Friday, April 11, 2014

Whole Wheat Pappardelle with Spring Vegetables


This is one of those recipes that was forged out of desperation. I've been on a whole grain kick. Well, truth be told, I've been on that particular kick for several years. I can find lots of fresh whole wheat pastas in the market. However, if I want pappardelle, I usually substitute whole wheat spaghetti, as I can't find any fresh whole wheat pappardelle. I also couldn't find a recipe of whole wheat pappardelle on the internet. Arrgh, time to experiment! Here's the rather delicious result! Added to this pasta is a sauce made with the thin stalks of asparagus that come with early spring, along with early spring peas. The saucy topping was inspired by a recipe from Cooking Light, a frequent source of inspiration.


for the pappardelle:

1/2 cup whole wheat flour
1/2 cup "00" flour
2 tsp. olive oil
1 tsp water
2 large eggs
1 egg white

for the Spring Vegetables:

2 tsp. olive oil
2 cups asparagus, cut into 1 inch lengths
1 cup peas
1 cup sliced leek
2 Tbs. chicken stock
2 tsp. cornstarch
1/4 cup soy creamer
4 slices bacon, cooked, drained, and chopped
1/4 cup Greek yogurt
1 Tbs. fresh thyme leaves
1/2 cup chopped fresh parsley
several grinds of salt
1/4 cup Parmesan cheese

Directions: I used a food processor to make the pappardelle, but it can be made just as easily by hand. If using a food processor, add all of the ingredients to the bowl. Process until just mixed, about 15 to 20 seconds. Scrape down the side of the bowl. Process again for about another 30 seconds, until the ingredients form a ball. Remove the dough from the processor, wrap in plastic wrap and refrigerate for at least 30 minutes. If making by hand, add all of the ingredients to a bowl. Mix until the ingredients are well combined, about 3 minutes. Turn the ingredients onto a floured board. Knead the dough for about 5 minutes, until the dough forms a ball. Wrap the dough in plastic wrap and refrigerate. Refrigerating the dough allows it to rest, and will greatly improve the final flavor of the pasta as the ingredients meld, as well as the final mouth feel as the gluten relaxes.

Remove the dough from the refrigerator and divide into two balls. Divide each of these balls into three. Flatten the balls into oblong patties. You can either roll the dough patties by hand or by a pasta machine until very thin. Cut the pasta into about 1 inch wide lengths. Cover with a very clean towel, until ready to cook.

Set a large soup pot filled with water on the stove over high heat. Bring to a boil. Prepare the sauce while the water comes to a boil.
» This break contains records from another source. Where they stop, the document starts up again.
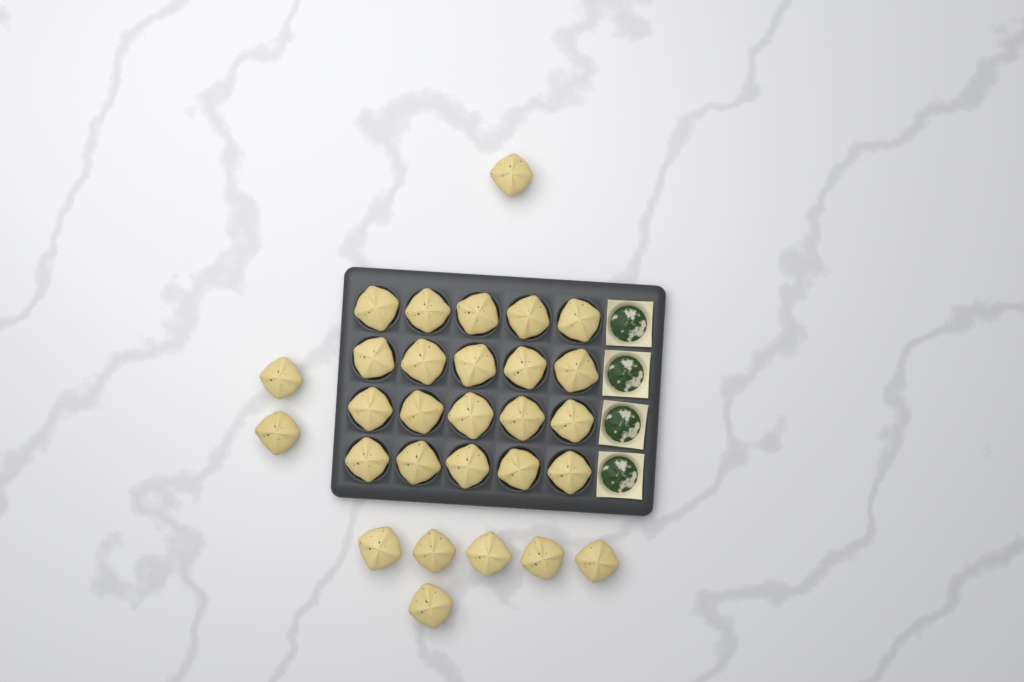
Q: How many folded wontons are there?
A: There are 29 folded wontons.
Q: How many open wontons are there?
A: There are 4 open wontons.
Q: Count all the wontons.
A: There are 33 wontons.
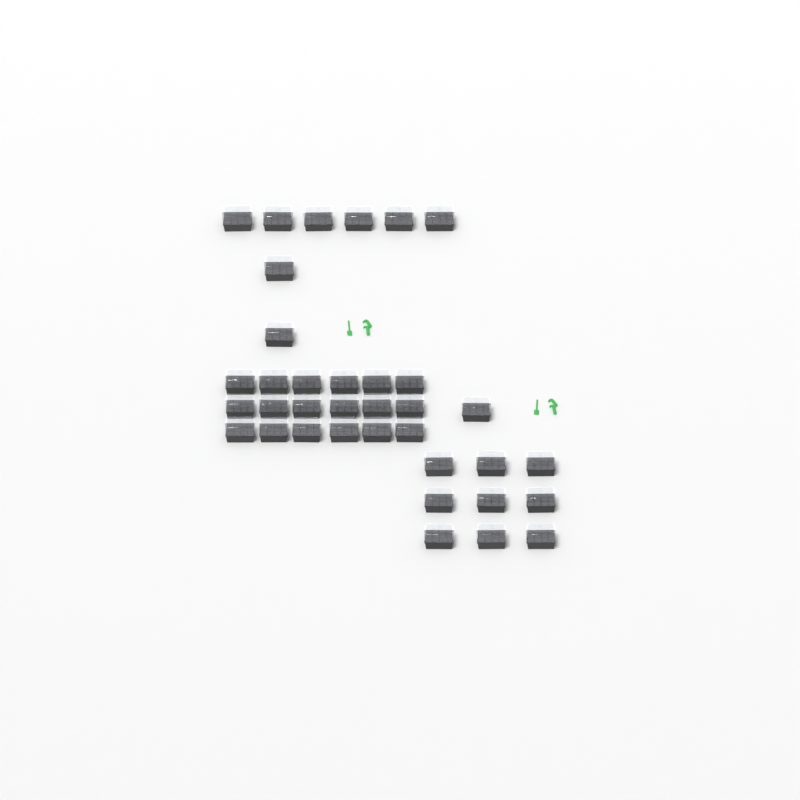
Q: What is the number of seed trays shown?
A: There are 36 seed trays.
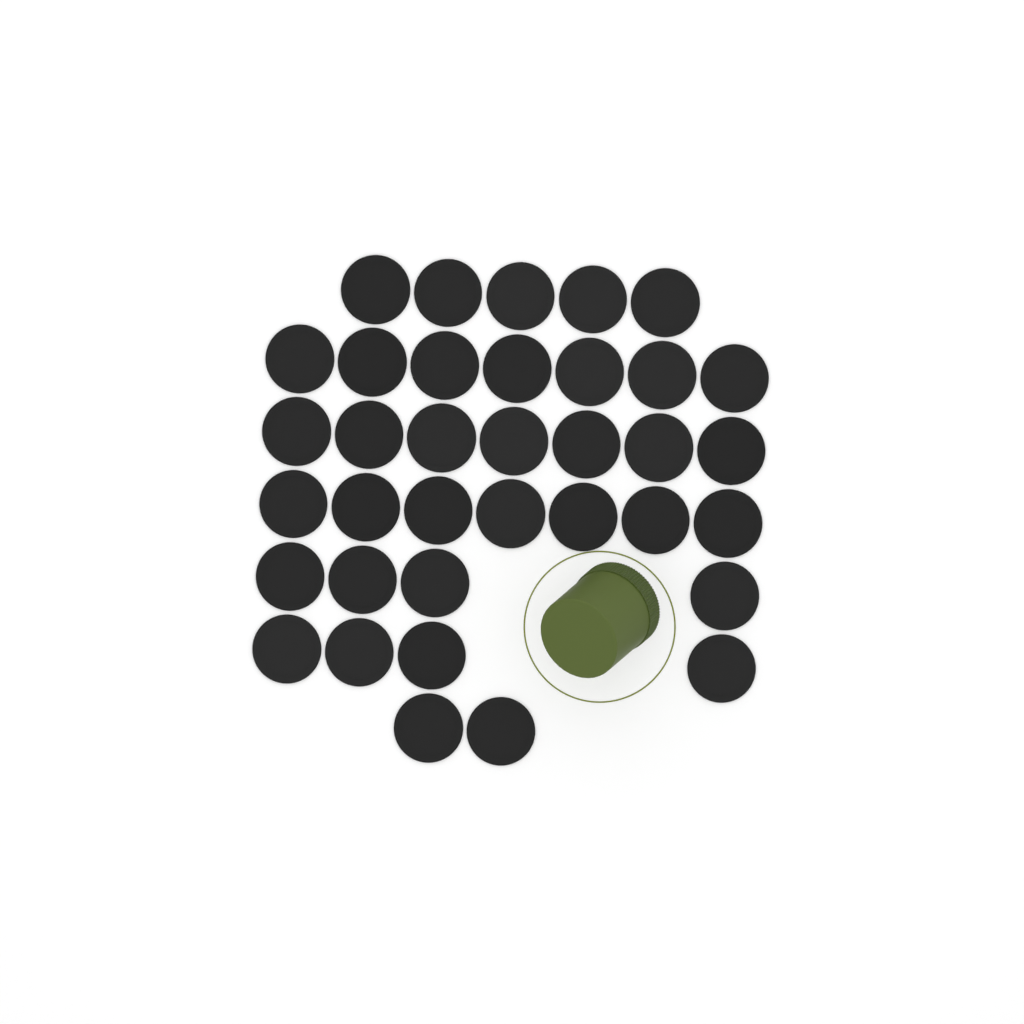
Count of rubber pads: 36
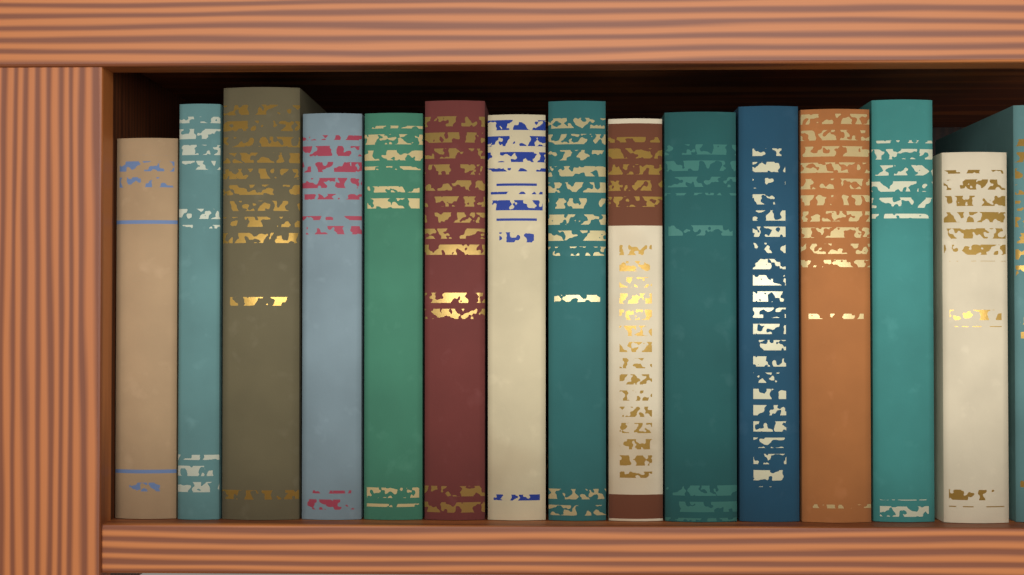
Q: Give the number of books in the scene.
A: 15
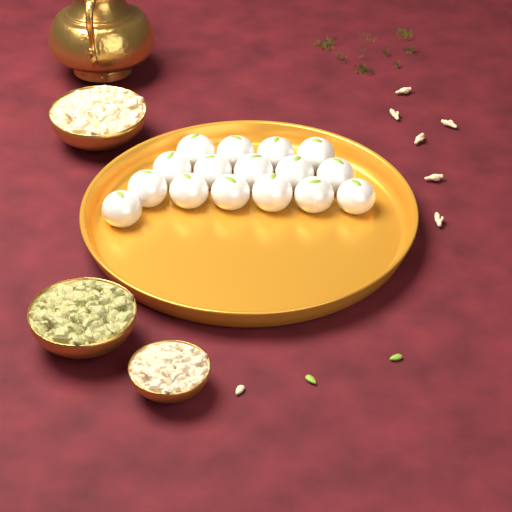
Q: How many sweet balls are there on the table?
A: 16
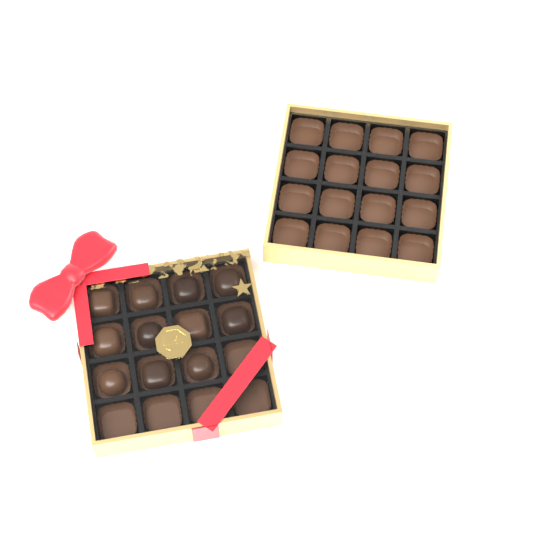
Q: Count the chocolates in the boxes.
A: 11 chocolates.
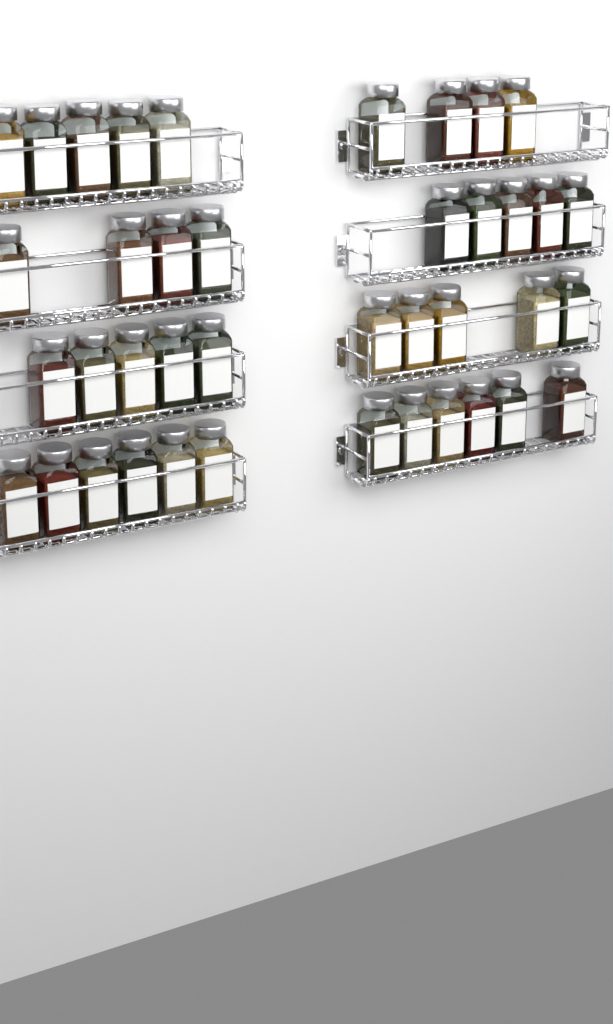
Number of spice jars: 40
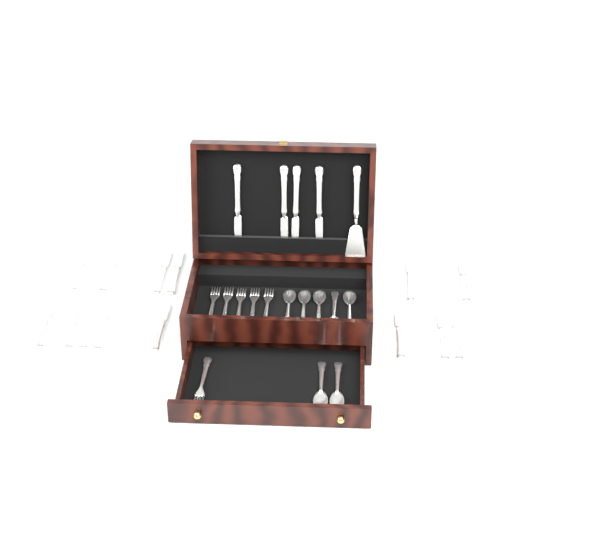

Make the pasta sauce by heating the olive oil in a non stick skillet. Add the asparagus, peas, and leek and cook for about 2 minutes, until the asparagus turns bright green and the leeks begin to soften. Use a small bowl to mix the chicken stock with the cornstarch. Add the cornstarch mixture to the skillet, along with the soy creamer. Cook for about 1 minute, until the mixture begins to thicken. Add the bacon, Greek yogurt, thyme, and parsley. Remove from the heat. Taste, and add salt if needed.

Add the pasta to the boiling water. Fresh pasta cooks quickly! Begin testing the pasta for doneness after 2 minutes. Taste to test. The pasta will be al dente after 2 to 5 minutes, depending on the thickness of the pasta. Drain the pasta, saving some of the cooking water. Add the pasta to the pan with the vegetables, stirring to coat. If the sauce is too dry, add some of the cooking water to the pan. Top with Parmesan cheese and serve.

Serves 6

Stealthy Cooking Tip: This recipe takes some time and is perfect for those days when you want to spend some time in the kitchen. I made this on a rainy weekend, when all of our outdoor plans had been cancelled. It was a perfect way to spend the day! Whole wheat pastas take a little longer to cook than regular pasta, but they have more "tooth" to them when they're done. They have a subtle wheat taste that should add to your dish. Do taste the pasta for doneness, as it's the best way to determine if the pasta is cooked to the doneness that you prefer.